キューバの国内事情は厳しい状況にある。GDPで3%以上の経済成長が必要であるが、それに至るには程遠い成長しかしていない。しかも、キューバにとって一番必要な外国からの投資が少ないという問題を抱えている。
ベネズエラが経済的に潤っていた時には、同国から安価な原油が国内消費さらに、それを再輸出できるまでの量の供給を受けていたが、現在その供給量も急激に減少している。それを補うべくロシアから安価な原油の提供を依頼しているが、その反応はまだ具体化されていない。
しかも、トランプ大統領やキューバ2世議員らが要求しているキューバの社会改革が容易ではないという事情もある。それが、トランプ大統領をして両国の関係進展に消極的である理由となっているのだ。

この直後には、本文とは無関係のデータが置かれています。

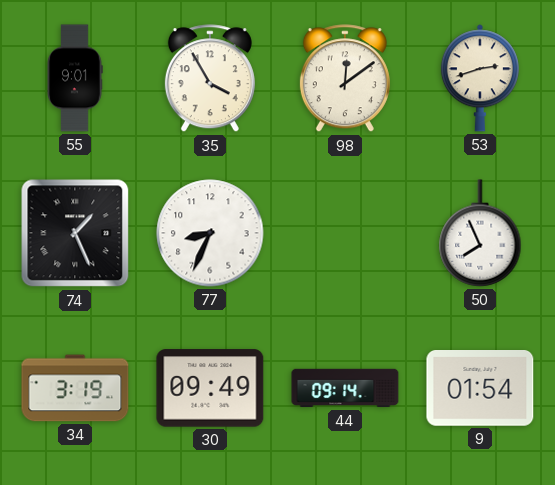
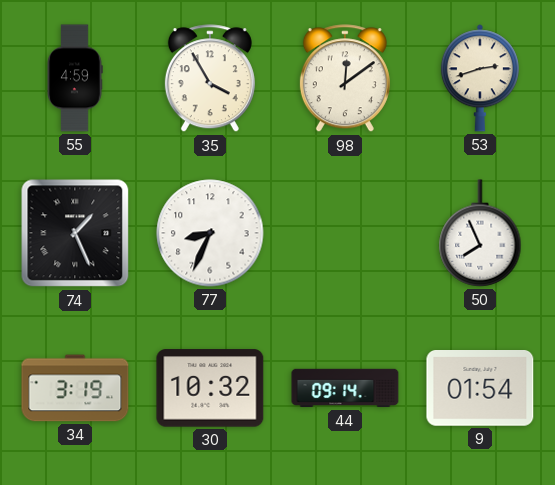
55: 9:01 -> 4:59
30: 09:49 -> 10:32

そのひとつがキューバの兌換ペソとペソ・クバノという2つの通貨が存在している問題である。兌換ペソは外人による使用が対象になっている通貨で、ペソ・クバノはキューバ人が日常使う通貨である。その2つの通貨の価値は1ドルが24対1となっている。即ち、仮にキューバ人がドルを手に入れようとすれば24倍の対価を払わねばならなくなっている。外人対象の乗り物などは兌換ペソで割高になっている。この二つの価値の差を利用して国営企業は成り立っているのである。
仮に、これを一つに統一しようとすれば、<6割の国営企業が成り立たなくなり、200万人の官僚の職場が消滅する>とされている。(参照:『
Publico』)
また、2018年にラウル・カストロは評議会議長のポストを辞任することは既に表明しているが、その後のキューバがどのような政治を展開するか未知数である。